Pictures are to be left out, and every entry repeated exactly.

-- INFORMATION GIVEN follows --

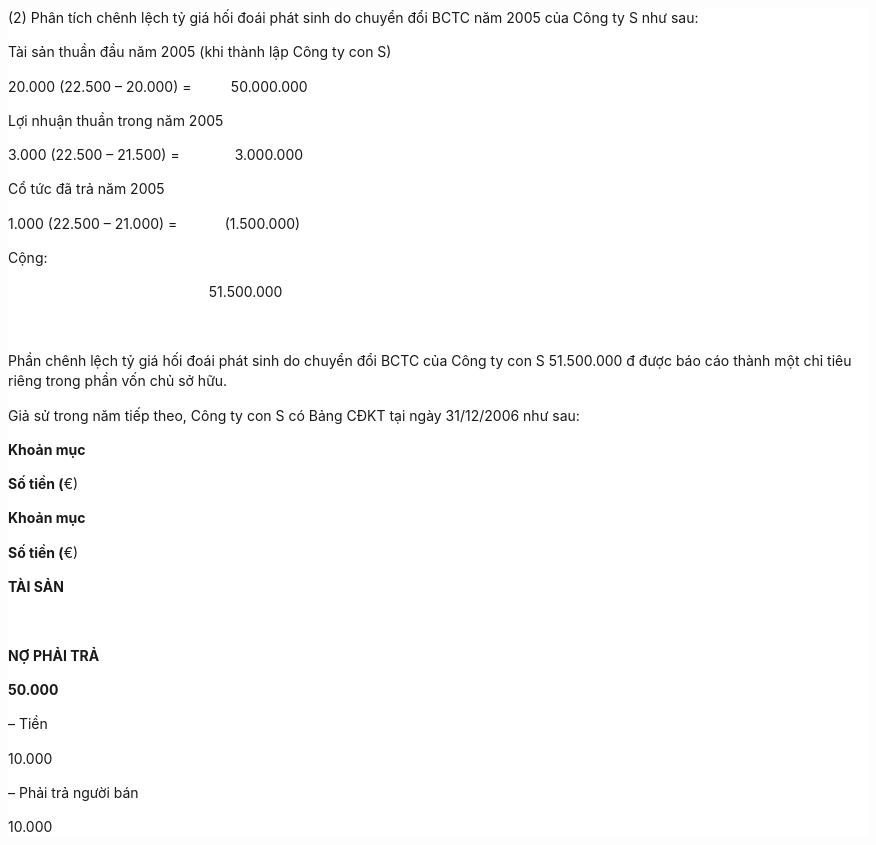 (2) Phân tích chênh lệch tỷ giá hối đoái phát sinh do chuyển đổi BCTC năm 2005 của Công ty S như sau:






Tài sản thuần đầu năm 2005 (khi thành lập Công ty con S)

20.000 (22.500 – 20.000) =          50.000.000



Lợi nhuận thuần trong năm 2005

3.000 (22.500 – 21.500) =              3.000.000



Cổ tức đã trả năm 2005

1.000 (22.500 – 21.000) =            (1.500.000)



Cộng:

                                                   51.500.000



   

Phần chênh lệch tỷ giá hối đoái phát sinh do chuyển đổi BCTC của Công ty con S 51.500.000 đ được báo cáo thành một chỉ tiêu riêng trong phần vốn chủ sở hữu.  

Giả sử trong năm tiếp theo, Công ty con S có Bảng CĐKT tại ngày 31/12/2006 như sau:






**Khoản mục**

**Số tiền (**€)

**Khoản mục**

**Số tiền (**€)



**TÀI SẢN**

 

**NỢ PHẢI TRẢ**

**50.000**



– Tiền

10.000

– Phải trả người bán

10.000

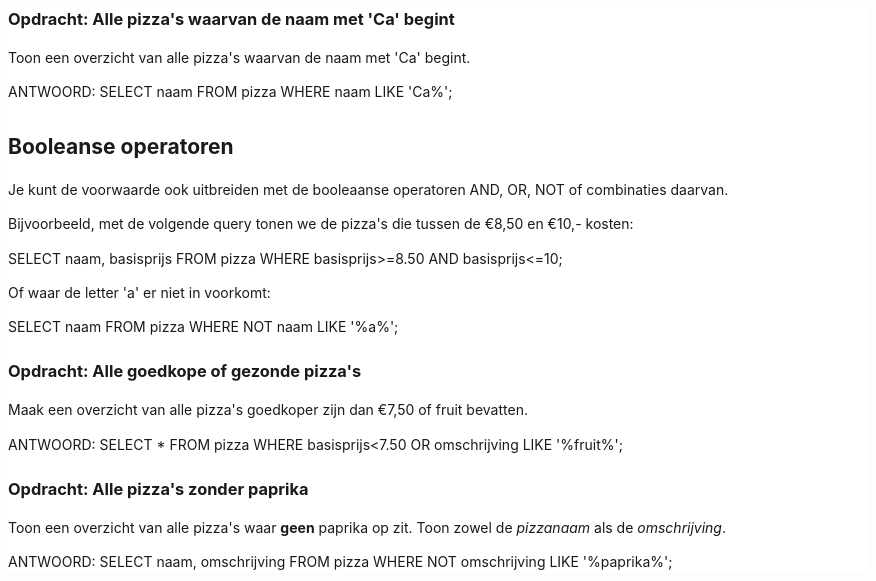 




### Opdracht: Alle pizza's waarvan de naam met 'Ca' begint

Toon een overzicht van alle pizza's waarvan de naam met 'Ca' begint.


ANTWOORD: 
SELECT naam
FROM pizza
WHERE naam LIKE 'Ca%';







## Booleanse operatoren
Je kunt de voorwaarde ook uitbreiden met de booleaanse operatoren AND, OR, NOT of combinaties daarvan. 


Bijvoorbeeld, met de volgende query tonen we de pizza's die tussen de €8,50 en €10,- kosten:

SELECT naam, basisprijs
FROM pizza
WHERE basisprijs>=8.50 AND basisprijs<=10;



Of waar de letter 'a' er niet in voorkomt:

SELECT naam
FROM pizza
WHERE NOT naam LIKE '%a%';



### Opdracht: Alle goedkope of gezonde pizza's
Maak een overzicht van alle pizza's goedkoper zijn dan €7,50 of fruit bevatten.

ANTWOORD:
SELECT *
FROM pizza
WHERE basisprijs<7.50 OR omschrijving LIKE '%fruit%';




### Opdracht: Alle pizza's zonder paprika

Toon een overzicht van alle pizza's waar <b>geen</b> paprika op zit. Toon zowel de <i>pizzanaam</i> als de <i>omschrijving</i>.


ANTWOORD: 
SELECT naam, omschrijving
FROM pizza
WHERE NOT omschrijving LIKE '%paprika%';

-- INFORMATION GIVEN concluded --

EXERCISE ANSWER =>
 (2) Phân tích chênh lệch tỷ giá hối đoái phát sinh do chuyển đổi BCTC năm 2005 của Công ty S như sau:






Tài sản thuần đầu năm 2005 (khi thành lập Công ty con S)

20.000 (22.500 – 20.000) =          50.000.000



Lợi nhuận thuần trong năm 2005

3.000 (22.500 – 21.500) =              3.000.000



Cổ tức đã trả năm 2005

1.000 (22.500 – 21.000) =            (1.500.000)



Cộng:

                                                   51.500.000



   

Phần chênh lệch tỷ giá hối đoái phát sinh do chuyển đổi BCTC của Công ty con S 51.500.000 đ được báo cáo thành một chỉ tiêu riêng trong phần vốn chủ sở hữu.  

Giả sử trong năm tiếp theo, Công ty con S có Bảng CĐKT tại ngày 31/12/2006 như sau:






**Khoản mục**

**Số tiền (**€)

**Khoản mục**

**Số tiền (**€)



**TÀI SẢN**

 

**NỢ PHẢI TRẢ**

**50.000**



– Tiền

10.000

– Phải trả người bán

10.000





### Opdracht: Alle pizza's waarvan de naam met 'Ca' begint

Toon een overzicht van alle pizza's waarvan de naam met 'Ca' begint.


ANTWOORD: 
SELECT naam
FROM pizza
WHERE naam LIKE 'Ca%';







## Booleanse operatoren
Je kunt de voorwaarde ook uitbreiden met de booleaanse operatoren AND, OR, NOT of combinaties daarvan. 


Bijvoorbeeld, met de volgende query tonen we de pizza's die tussen de €8,50 en €10,- kosten:

SELECT naam, basisprijs
FROM pizza
WHERE basisprijs>=8.50 AND basisprijs<=10;



Of waar de letter 'a' er niet in voorkomt:

SELECT naam
FROM pizza
WHERE NOT naam LIKE '%a%';



### Opdracht: Alle goedkope of gezonde pizza's
Maak een overzicht van alle pizza's goedkoper zijn dan €7,50 of fruit bevatten.

ANTWOORD:
SELECT *
FROM pizza
WHERE basisprijs<7.50 OR omschrijving LIKE '%fruit%';




### Opdracht: Alle pizza's zonder paprika

Toon een overzicht van alle pizza's waar <b>geen</b> paprika op zit. Toon zowel de <i>pizzanaam</i> als de <i>omschrijving</i>.


ANTWOORD: 
SELECT naam, omschrijving
FROM pizza
WHERE NOT omschrijving LIKE '%paprika%';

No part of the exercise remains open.